Shacky Tauro

Personal information
- Full name: Shackman Tauro
- Date of birth: 28 June 1959
- Place of birth: Rhodesia
- Date of death: 17 June 2009 (aged 49)
- Place of death: Zimbabwe
- Position(s): Striker

Senior career*
- Years: Team / Apps / (Gls)
- 1972–1991: CAPS United

International career
- 1980–1988: Zimbabwe

Managerial career
- 1991–1994: CAPS United (assistant)
- 1994–1996: Blackpool
- 1996–1997: Arcadia United
- 1997–1998: CAPS United
- 1998: Circle United
- ????: Zimbabwe Women
- 2006–2007: CAPS United
- 2007–2009: Shooting Stars

= Shacky Tauro =

Zimbabwean footballer and manager (1959-2009)

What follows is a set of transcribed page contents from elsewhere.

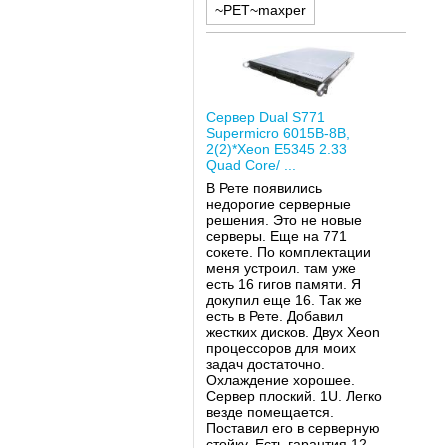
~PET~maxper
Сервер Dual S771
Supermicro 6015B-8B,
2(2)*Xeon E5345 2.33
Quad Core/ ...
В Рете появились
недорогие серверные
решения. Это не новые
серверы. Еще на 771
сокете. По комплектации
меня устроил. там уже
есть 16 гигов памяти. Я
докупил еще 16. Так же
есть в Рете. Добавил
жестких дисков. Двух Xeon
процессоров для моих
задач достаточно.
Охлаждение хорошее.
Сервер плоский. 1U. Легко
везде помещается.
Поставил его в серверную
стойку. Есть гарантия 12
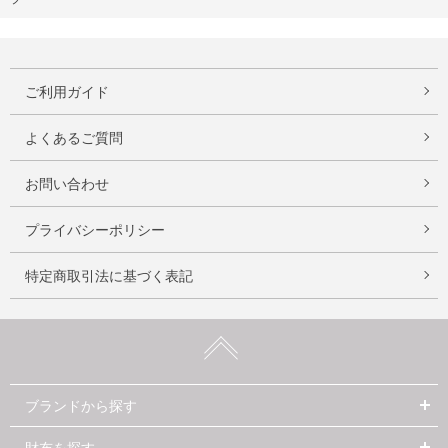
ご利用ガイド
よくあるご質問
お問い合わせ
プライバシーポリシー
特定商取引法に基づく表記
ブランドから探す
財布を探す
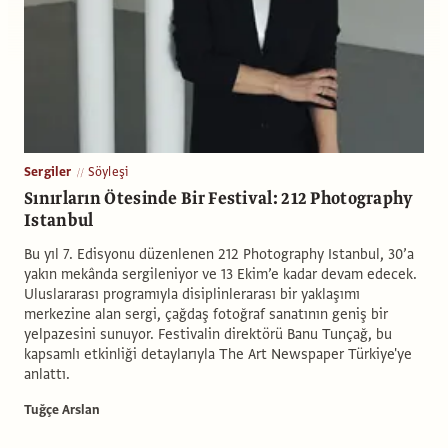
Sergiler
Söyleşi
Sınırların Ötesinde Bir Festival: 212 Photography
Istanbul
Bu yıl 7. Edisyonu düzenlenen 212 Photography Istanbul, 30’a
yakın mekânda sergileniyor ve 13 Ekim’e kadar devam edecek.
Uluslararası programıyla disiplinlerarası bir yaklaşımı
merkezine alan sergi, çağdaş fotoğraf sanatının geniş bir
yelpazesini sunuyor. Festivalin direktörü Banu Tunçağ, bu
kapsamlı etkinliği detaylarıyla The Art Newspaper Türkiye'ye
anlattı.
Tuğçe Arslan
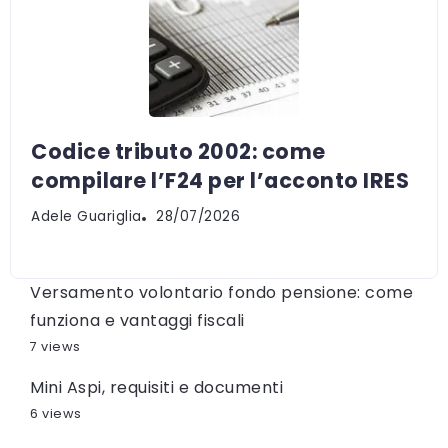
Codice tributo 2002: come
compilare l’F24 per l’acconto IRES
Adele Guariglia
28/07/2026
Versamento volontario fondo pensione: come
funziona e vantaggi fiscali
7 views
Mini Aspi, requisiti e documenti
6 views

Shackman "Shacky" Tauro (28 June 1959 – 17 June 2009) was a Zimbabwean football player and coach.

==Career==

===Playing career===
Tauro, who played as a striker, spent his entire professional career with CAPS United, and also earned international caps for Zimbabwe.

He was named the Rhodesian Soccer Star of the Year in 1979.

===Coaching career===
Tauro coached Blackpool, Arcadia United, CAPS United, Circle United, the Zimbabwe women's national team, and Shooting Stars.